Четыре племянницы Елены Константиновны, их мужья, два племянника, позже семь внучатых племянников и их жены, еще позже четыре правнучатых племянника – все звали ее Танточкой. Tante – это тетя по-немецки и на Вы. В устах 25 представителей трех поколений обращение Танточка (писалось с большой буквы) звучало как имя собственное и всегда удивляло людей посторонних. Помню, мы ехали с Танточкой в поезде и разговаривали. Соседка в купе долго прислушивалась, а потом спросила меня шепотом, кто мы друг другу и почему я зову пожилую женщину Танточкой. Самой же Елене Константиновне, судя по всему, нравилось, что все родственники называют ее Танточкой. Таким образом она избежала звания бабушки и прабабушки, оставаясь вместе с тем старейшиной рода.

^^^^^^^^^^^^^^^^

[ЗАДАНИЕ] Повторите дословно и целиком приведённый выше отрывок о Танточке.

[МАТЕРИАЛ]

^^^^^^^^^^^^^^^^

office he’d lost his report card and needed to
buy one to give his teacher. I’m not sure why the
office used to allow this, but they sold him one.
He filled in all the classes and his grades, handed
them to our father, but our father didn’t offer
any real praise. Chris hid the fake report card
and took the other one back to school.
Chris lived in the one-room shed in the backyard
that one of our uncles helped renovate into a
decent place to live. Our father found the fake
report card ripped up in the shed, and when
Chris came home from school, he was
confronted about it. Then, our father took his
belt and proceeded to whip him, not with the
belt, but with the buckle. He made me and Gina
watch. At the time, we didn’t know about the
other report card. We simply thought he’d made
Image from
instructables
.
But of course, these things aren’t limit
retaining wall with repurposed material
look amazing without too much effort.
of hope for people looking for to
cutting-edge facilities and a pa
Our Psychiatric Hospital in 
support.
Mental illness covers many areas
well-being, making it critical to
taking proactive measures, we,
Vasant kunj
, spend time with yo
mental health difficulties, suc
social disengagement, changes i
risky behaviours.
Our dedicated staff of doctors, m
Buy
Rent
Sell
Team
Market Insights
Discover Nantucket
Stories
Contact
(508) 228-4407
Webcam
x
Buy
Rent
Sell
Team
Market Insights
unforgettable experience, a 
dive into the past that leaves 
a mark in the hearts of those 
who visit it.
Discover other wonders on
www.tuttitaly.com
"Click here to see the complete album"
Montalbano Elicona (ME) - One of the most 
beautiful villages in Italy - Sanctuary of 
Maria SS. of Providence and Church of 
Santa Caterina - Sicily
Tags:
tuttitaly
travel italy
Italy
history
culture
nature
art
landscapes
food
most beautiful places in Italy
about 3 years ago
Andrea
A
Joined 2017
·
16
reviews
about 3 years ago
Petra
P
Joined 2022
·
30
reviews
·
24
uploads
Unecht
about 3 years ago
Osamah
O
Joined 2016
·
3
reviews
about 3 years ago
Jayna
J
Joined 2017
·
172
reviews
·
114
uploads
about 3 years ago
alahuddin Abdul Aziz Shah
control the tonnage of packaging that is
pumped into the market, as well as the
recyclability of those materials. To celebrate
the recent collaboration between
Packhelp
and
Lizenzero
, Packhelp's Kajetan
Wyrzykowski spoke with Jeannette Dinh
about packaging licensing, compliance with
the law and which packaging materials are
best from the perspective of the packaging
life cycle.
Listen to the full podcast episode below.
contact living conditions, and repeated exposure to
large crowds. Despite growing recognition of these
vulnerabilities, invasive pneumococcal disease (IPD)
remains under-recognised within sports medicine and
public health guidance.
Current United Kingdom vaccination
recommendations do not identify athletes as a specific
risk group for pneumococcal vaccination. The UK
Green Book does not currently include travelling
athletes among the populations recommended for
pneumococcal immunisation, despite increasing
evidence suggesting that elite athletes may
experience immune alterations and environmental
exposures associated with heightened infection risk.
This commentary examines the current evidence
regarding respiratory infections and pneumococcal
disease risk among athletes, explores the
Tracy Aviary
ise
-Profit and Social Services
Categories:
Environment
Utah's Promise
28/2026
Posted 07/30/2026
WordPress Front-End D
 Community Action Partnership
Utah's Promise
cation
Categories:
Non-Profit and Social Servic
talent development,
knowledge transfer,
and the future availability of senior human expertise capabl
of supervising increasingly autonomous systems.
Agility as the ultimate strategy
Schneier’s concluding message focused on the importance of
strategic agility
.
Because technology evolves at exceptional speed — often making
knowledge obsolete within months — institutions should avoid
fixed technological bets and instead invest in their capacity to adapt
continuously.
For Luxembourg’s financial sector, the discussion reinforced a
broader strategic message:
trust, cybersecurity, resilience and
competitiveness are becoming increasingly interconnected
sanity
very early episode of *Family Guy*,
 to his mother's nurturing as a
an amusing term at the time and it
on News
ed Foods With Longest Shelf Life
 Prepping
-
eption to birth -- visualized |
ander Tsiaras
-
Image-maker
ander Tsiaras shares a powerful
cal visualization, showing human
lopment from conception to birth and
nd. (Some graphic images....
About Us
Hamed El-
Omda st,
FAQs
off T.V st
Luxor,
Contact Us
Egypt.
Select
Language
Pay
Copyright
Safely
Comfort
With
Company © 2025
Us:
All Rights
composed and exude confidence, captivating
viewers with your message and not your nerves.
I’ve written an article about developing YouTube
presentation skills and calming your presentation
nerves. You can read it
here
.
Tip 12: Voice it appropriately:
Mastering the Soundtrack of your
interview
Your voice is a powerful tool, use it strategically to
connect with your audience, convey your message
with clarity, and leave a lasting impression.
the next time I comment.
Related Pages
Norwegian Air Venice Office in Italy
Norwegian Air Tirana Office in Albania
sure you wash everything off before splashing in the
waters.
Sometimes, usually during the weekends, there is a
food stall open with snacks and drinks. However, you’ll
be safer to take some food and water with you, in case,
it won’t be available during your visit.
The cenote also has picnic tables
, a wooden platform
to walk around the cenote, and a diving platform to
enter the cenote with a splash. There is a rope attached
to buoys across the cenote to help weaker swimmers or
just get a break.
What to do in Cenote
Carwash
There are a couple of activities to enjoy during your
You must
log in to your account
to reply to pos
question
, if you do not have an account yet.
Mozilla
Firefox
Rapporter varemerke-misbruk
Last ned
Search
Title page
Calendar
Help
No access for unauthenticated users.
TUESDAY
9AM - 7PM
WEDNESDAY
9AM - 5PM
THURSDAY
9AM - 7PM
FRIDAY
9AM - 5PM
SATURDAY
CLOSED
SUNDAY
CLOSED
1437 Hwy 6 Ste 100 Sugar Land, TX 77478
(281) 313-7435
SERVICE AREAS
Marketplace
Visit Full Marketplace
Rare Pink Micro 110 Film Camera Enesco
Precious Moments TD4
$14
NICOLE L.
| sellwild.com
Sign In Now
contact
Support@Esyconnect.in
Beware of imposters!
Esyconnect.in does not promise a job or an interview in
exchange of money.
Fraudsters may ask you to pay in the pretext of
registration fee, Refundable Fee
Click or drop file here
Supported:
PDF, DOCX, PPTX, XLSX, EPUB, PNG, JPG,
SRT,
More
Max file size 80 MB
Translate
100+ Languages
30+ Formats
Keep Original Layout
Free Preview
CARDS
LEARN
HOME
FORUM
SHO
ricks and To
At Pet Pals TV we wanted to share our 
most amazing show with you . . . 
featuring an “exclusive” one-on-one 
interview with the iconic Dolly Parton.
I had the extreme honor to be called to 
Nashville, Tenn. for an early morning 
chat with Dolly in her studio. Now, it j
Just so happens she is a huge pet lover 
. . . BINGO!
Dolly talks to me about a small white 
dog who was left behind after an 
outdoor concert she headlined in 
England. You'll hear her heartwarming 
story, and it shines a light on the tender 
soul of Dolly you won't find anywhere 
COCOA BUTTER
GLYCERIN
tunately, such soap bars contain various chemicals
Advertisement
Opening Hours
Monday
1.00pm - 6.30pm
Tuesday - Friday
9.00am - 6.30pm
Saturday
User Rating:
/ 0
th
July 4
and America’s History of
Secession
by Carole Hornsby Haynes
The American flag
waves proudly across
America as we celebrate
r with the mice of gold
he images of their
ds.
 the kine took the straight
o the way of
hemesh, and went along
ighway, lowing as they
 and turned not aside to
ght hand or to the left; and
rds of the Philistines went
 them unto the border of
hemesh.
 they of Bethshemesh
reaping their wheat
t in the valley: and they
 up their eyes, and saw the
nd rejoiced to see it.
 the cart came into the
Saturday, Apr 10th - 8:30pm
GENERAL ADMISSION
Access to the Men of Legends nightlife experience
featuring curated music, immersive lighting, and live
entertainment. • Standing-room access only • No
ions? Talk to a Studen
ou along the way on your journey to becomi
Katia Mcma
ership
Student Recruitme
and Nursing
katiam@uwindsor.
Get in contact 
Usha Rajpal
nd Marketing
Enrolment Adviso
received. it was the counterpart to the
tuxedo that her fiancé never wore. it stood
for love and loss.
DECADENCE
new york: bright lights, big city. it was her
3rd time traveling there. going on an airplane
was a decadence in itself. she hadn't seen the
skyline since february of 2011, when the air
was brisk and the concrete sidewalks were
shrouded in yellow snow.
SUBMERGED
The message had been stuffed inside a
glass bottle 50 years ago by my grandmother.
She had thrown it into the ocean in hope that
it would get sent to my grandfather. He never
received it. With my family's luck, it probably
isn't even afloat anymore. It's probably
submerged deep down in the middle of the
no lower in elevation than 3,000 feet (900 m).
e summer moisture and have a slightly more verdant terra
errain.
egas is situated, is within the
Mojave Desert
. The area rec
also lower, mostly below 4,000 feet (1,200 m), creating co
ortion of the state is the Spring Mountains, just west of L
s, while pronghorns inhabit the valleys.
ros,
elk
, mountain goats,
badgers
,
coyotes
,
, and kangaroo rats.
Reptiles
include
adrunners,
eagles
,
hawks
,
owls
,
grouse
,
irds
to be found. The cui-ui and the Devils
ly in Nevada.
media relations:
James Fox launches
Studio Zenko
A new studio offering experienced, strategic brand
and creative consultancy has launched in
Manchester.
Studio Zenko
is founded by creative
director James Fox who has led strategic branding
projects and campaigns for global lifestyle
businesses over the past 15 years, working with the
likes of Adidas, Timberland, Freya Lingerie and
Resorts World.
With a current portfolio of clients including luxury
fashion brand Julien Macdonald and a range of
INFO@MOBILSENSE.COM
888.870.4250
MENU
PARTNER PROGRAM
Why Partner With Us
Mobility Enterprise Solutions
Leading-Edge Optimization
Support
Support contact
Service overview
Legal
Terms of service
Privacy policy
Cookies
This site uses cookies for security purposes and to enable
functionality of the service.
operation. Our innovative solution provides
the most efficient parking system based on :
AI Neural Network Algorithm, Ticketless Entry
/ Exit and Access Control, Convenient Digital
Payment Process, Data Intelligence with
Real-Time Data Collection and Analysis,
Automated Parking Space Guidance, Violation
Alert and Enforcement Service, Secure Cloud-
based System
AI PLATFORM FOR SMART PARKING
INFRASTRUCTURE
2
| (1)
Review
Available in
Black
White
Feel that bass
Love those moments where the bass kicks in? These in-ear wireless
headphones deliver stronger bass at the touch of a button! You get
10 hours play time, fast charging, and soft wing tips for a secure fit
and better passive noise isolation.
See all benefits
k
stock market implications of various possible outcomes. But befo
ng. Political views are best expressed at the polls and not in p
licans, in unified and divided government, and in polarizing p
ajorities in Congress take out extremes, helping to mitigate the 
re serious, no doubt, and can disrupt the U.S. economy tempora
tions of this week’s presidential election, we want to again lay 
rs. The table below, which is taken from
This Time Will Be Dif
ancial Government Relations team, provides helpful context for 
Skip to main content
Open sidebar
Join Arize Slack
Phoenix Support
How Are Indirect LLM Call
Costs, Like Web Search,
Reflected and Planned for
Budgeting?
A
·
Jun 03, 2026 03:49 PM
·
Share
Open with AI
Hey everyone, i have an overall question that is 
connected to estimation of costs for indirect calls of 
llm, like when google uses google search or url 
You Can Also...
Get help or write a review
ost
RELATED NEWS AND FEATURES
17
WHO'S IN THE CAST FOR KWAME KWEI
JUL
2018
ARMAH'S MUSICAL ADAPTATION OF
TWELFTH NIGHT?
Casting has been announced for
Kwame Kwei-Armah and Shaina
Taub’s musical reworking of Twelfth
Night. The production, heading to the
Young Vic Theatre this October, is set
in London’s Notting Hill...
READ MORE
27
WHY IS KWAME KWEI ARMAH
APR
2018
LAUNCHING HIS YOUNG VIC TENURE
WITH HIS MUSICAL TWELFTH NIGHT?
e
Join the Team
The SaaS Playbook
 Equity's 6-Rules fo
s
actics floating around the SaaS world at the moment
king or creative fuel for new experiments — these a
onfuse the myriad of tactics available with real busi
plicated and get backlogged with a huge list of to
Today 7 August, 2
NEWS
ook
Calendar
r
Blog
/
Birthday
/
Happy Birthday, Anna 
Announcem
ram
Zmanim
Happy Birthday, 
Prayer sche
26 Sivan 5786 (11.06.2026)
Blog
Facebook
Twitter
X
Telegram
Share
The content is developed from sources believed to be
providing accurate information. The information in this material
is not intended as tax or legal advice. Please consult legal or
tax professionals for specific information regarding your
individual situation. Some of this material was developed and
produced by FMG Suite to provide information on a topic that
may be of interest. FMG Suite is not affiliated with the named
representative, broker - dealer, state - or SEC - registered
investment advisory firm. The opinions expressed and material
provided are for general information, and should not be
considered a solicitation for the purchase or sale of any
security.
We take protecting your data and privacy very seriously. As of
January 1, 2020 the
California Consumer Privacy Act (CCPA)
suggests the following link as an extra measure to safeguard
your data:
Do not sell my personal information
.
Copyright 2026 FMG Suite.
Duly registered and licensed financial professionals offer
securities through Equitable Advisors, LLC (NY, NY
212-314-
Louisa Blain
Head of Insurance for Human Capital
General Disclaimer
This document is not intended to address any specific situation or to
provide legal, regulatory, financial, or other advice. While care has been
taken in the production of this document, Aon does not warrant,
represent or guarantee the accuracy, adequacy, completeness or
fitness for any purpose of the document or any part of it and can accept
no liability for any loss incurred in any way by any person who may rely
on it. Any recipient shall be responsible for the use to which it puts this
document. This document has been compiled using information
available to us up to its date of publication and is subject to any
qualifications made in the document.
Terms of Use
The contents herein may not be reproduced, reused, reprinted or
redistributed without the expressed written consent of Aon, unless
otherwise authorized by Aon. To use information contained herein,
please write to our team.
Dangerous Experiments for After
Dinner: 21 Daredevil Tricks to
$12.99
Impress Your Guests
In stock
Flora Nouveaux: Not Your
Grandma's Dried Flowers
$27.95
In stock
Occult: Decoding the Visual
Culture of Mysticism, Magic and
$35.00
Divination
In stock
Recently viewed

^^^^^^^^^^^^^^^^

[ОТВЕТ]
Четыре племянницы Елены Константиновны, их мужья, два племянника, позже семь внучатых племянников и их жены, еще позже четыре правнучатых племянника – все звали ее Танточкой. Tante – это тетя по-немецки и на Вы. В устах 25 представителей трех поколений обращение Танточка (писалось с большой буквы) звучало как имя собственное и всегда удивляло людей посторонних. Помню, мы ехали с Танточкой в поезде и разговаривали. Соседка в купе долго прислушивалась, а потом спросила меня шепотом, кто мы друг другу и почему я зову пожилую женщину Танточкой. Самой же Елене Константиновне, судя по всему, нравилось, что все родственники называют ее Танточкой. Таким образом она избежала звания бабушки и прабабушки, оставаясь вместе с тем старейшиной рода.